The report is interesting enough in itself. But of at least equal interest is the criticism directed against the report by the American Medical Association. Such stigmatizations as "Utopian," "revolutionary," contrary to good medical practice," are found in the objections advanced by this body.
Yet, is the plan of socialization of medical care so Utopian, so revolutionary? Surely anybody who has red over the details of the plan must be struck by the resemblance it bears to the present system of medical attention in vogue in our colleges. In fact, the plan is nothing more than Stillman Infirmary, grown up, and applied to society as a whole. Each grows out of the same basic facts, namely, that the physical condition of our people is of the utmost importance; that too often the individual in need of medical attention holds back in the face of the fees which medical care and hospitals entail; that these tremendous fees can be eliminated by everyone sharing some part of the total costs.
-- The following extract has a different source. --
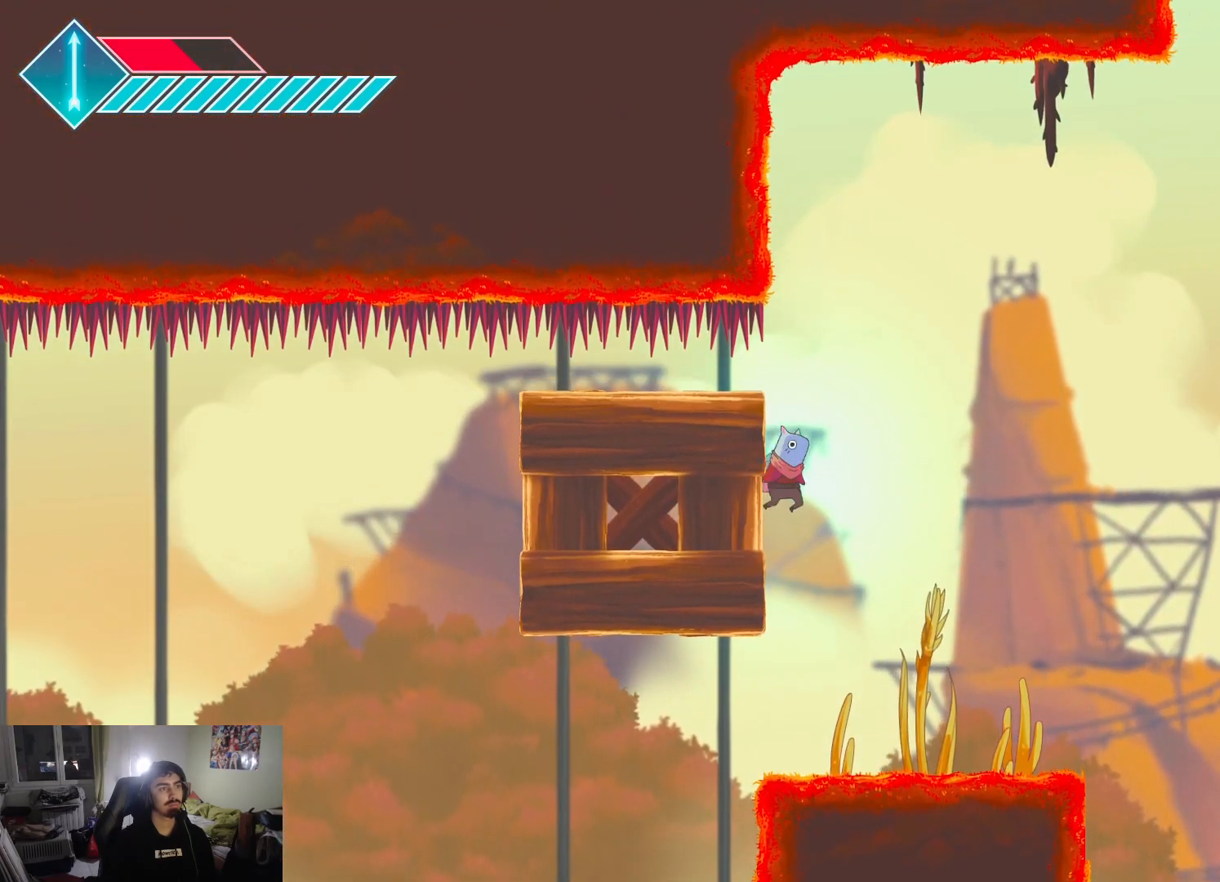
{"buttons": [], "left_stick": "left", "right_stick": "center", "events": [[300, "left_stick", "center"], [400, "CROSS", "up"], [417, "left_stick", "left"]]}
Harvard has recognized the individual students can not, by themselves, get what medical attention and hospital care they need, either because the fees are too formidable, or because the students lack the information for finding competent physicians. Today each student pays a small fee, and for this is entitled to a certain minimum of medical attention and hospital care, usually enough to cover all his needs. The report of the Committee on the Costs of Medical Care does no more than recognize the application of these same principles to social groups elsewhere. If this plan has been working for over thirty years at Harvard, and is being used in the other universities of the country with such salutary results, it is difficult to see how this plan of Wilbur and his experts can be termed "Utopian," revolutionary," or "contrary to good medical practice."